(Scene difference descriptions)
<<<<

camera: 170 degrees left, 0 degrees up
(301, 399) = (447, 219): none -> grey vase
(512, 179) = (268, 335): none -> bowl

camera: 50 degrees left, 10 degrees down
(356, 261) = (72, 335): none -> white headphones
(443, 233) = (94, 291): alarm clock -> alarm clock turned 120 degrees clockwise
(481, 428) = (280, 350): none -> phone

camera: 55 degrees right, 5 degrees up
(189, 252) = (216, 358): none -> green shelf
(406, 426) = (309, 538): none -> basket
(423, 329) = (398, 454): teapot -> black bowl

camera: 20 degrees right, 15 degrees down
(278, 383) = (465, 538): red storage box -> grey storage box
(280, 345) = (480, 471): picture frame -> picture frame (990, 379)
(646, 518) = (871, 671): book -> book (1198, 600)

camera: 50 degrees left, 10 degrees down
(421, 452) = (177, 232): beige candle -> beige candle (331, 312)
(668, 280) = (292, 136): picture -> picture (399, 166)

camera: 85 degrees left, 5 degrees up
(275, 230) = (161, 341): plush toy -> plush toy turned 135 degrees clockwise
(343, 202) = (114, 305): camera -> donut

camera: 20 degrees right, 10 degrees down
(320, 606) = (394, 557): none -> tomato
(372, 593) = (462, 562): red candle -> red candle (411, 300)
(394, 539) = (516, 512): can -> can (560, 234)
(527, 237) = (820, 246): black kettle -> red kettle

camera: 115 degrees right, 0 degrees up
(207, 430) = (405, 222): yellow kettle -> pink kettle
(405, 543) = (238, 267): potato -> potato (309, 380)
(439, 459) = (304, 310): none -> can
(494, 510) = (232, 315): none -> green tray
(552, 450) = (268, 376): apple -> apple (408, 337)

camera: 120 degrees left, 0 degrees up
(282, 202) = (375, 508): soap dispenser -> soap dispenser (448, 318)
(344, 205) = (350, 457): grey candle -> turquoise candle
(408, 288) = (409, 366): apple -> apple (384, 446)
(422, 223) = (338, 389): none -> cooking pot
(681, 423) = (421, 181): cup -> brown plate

>>>>

Write down again the exact lines running from the beginning of the data to the line containing "(423, 329) = (398, 454): teapot -> black bowl", with both ends included.

Task response:
camera: 170 degrees left, 0 degrees up
(301, 399) = (447, 219): none -> grey vase
(512, 179) = (268, 335): none -> bowl

camera: 50 degrees left, 10 degrees down
(356, 261) = (72, 335): none -> white headphones
(443, 233) = (94, 291): alarm clock -> alarm clock turned 120 degrees clockwise
(481, 428) = (280, 350): none -> phone

camera: 55 degrees right, 5 degrees up
(189, 252) = (216, 358): none -> green shelf
(406, 426) = (309, 538): none -> basket
(423, 329) = (398, 454): teapot -> black bowl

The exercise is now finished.